**Information shown**
---
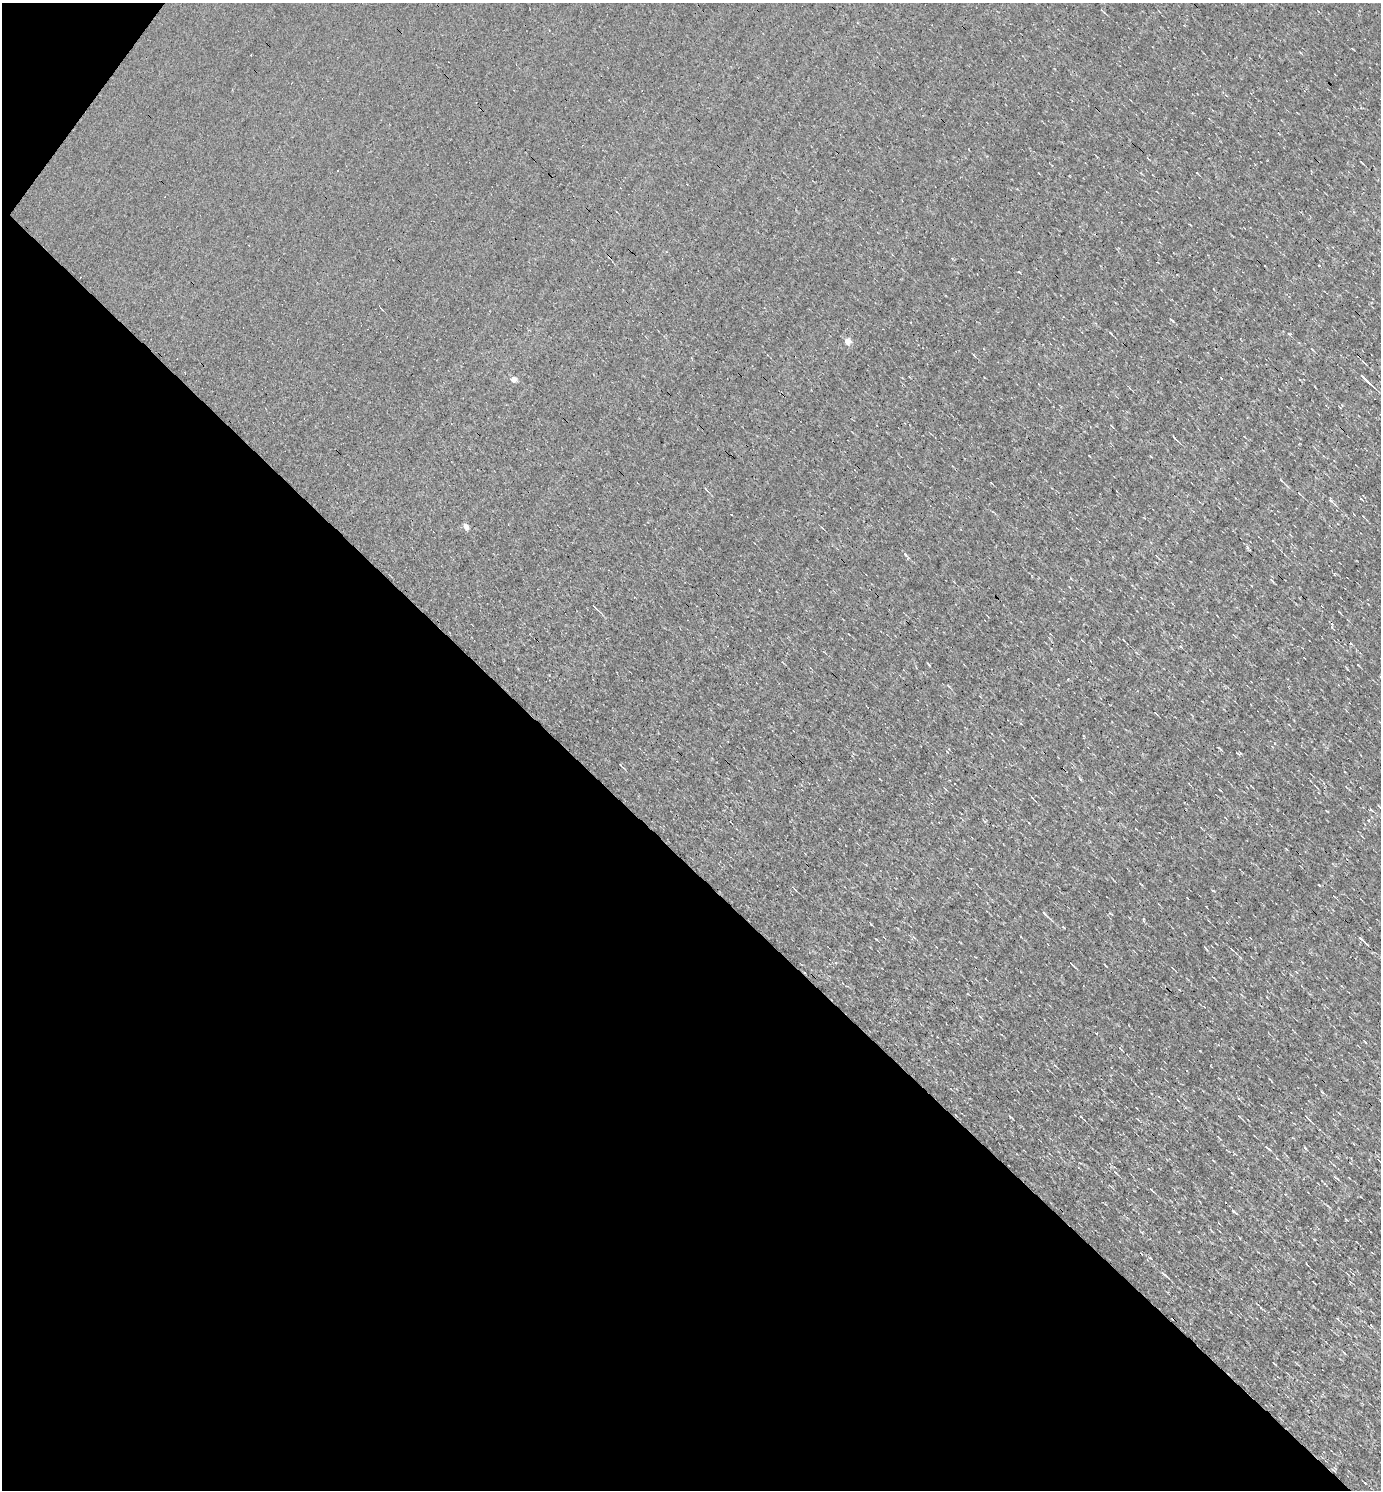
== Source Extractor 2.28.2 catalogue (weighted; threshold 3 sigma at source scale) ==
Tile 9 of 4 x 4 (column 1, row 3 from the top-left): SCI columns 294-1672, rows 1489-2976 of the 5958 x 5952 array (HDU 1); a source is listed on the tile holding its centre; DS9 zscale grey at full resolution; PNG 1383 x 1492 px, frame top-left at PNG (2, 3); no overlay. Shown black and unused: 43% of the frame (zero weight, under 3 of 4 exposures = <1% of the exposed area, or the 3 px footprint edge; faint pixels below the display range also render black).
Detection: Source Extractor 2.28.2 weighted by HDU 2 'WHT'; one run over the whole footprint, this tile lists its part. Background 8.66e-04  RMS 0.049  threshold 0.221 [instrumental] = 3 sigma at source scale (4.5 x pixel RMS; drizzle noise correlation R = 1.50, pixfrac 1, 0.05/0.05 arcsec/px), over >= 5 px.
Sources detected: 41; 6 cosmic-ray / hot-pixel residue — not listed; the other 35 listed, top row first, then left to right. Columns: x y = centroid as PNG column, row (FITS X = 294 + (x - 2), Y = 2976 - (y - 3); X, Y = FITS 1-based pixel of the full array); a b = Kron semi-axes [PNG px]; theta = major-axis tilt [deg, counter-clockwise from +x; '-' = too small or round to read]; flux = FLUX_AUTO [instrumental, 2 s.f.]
---
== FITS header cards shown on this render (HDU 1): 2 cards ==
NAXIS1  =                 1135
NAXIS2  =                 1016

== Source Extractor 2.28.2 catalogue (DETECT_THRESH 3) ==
---
**Request**
Update everything from the line containing "FITS header cards" down to the line containing "2.28.2 catalogue (DETECT_THRESH" by changing "render" to "display", and leave the rest of those lines as they are. Give back only those lines.

**Solution**
== FITS header cards shown on this display (HDU 1): 2 cards ==
NAXIS1  =                 1135
NAXIS2  =                 1016

== Source Extractor 2.28.2 catalogue (DETECT_THRESH 3) ==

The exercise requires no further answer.